Лиман вызывающе посмотрел на него:
— И у нас неплохо получалось. Даже Милдмор, которого мы поначалу отвергли, поскольку он не достиг истинной веры, вернулся к нам, когда Энн Аскью доверила ему свои записи. Мы поняли, что если напечатать за границей ее историю о том, как бедную женщину в нарушение всех законов жестоко пытали два королевских советника, и переправить книгу обратно в Англию, это поднимет народ на восстание. И «Испытания» издадут, можете не сомневаться! — с вызовом добавил молодой человек. — Сколько бы ищеек правительство ни держало во Фландрии, люди мастера Вандерстайна умеют их обходить.

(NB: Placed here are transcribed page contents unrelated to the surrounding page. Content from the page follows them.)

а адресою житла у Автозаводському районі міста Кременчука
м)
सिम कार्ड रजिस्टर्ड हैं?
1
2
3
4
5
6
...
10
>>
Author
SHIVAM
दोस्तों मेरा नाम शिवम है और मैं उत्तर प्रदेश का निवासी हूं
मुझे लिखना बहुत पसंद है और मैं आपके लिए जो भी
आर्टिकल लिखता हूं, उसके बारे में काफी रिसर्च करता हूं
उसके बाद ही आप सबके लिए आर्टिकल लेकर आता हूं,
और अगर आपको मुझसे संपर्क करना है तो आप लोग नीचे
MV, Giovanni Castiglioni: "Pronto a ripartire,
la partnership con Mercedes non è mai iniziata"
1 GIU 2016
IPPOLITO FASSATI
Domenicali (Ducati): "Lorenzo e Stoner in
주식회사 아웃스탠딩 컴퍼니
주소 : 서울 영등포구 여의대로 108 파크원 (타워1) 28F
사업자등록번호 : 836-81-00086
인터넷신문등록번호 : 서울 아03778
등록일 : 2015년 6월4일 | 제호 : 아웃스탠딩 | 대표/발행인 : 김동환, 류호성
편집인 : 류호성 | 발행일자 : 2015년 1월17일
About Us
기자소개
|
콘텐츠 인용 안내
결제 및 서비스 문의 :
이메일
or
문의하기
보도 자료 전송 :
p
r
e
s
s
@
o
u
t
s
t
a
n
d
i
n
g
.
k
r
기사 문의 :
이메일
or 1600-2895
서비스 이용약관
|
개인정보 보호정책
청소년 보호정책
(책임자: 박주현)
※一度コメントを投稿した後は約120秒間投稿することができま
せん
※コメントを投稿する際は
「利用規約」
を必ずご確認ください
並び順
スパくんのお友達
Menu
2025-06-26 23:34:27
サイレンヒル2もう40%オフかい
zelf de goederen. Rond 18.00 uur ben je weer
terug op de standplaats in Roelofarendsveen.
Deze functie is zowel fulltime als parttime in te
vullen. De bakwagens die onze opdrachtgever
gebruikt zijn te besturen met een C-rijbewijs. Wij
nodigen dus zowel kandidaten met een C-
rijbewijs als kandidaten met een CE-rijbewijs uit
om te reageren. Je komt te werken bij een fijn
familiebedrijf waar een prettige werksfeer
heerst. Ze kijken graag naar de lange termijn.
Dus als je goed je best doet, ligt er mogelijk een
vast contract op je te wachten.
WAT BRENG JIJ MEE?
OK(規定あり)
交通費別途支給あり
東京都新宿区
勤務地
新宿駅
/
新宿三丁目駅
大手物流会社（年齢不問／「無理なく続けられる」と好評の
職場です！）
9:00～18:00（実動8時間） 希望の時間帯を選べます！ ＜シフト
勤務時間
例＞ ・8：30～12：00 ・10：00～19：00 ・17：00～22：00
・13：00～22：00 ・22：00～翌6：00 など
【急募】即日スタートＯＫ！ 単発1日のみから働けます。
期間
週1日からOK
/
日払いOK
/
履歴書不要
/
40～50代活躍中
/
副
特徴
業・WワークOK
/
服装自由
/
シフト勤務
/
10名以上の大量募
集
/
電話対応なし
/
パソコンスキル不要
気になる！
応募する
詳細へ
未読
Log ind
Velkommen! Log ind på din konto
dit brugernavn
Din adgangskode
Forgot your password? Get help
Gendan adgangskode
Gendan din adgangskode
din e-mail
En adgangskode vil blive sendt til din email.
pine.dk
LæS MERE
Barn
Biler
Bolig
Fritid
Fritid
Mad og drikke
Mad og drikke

— Понятно. — Я издал долгий вздох. — Ну, я уже говорил вам, что до книги Энн Аскью мне нет никакого дела. Она интересует других, а мне просто необходимо временно сотрудничать с ними.
— Она интересует Ричарда Рича, да? — уточнил Лиман. — Есть такой негодяй.
Я наклонил голову:
— Что касается вас, то однажды вечером, во время дежурства, вы подслушали громкий спор между королевой и архиепископом Кранмером и узнали о существовании «Стенания грешницы».
Майкл застонал и сморщился от приступа боли.
— Клянусь моей верой, сэр, вы умный человек!
Я снова глубоко вздохнул:
— Догадываюсь, что вы донесли членам кружка о книге королевы, и было решено, что вы украдете рукопись, хотя ее публикация могла погубить Екатерину. Вы рассудили, что ее песенка так и так спета, а публикация, когда ее величество свалят, по крайней мере, покажет всем, что она имела радикальные воззрения. И наверное, вы думали, что судьба королевы решена из-за Бертано?
— Да. Лично я настаивал, что лучше сделать грядущий визит Бертано достоянием гласности, дабы сие возмутительное известие всколыхнуло народ. Но другие возражали, говорили, что нам не поверят и что уже в любом случае слишком поздно, чтобы предотвратить его приезд.
— Кто именно возражал?
— Мастер Кёрди и капитан Маккендрик.
— А как вы вообще узнали про Бертано?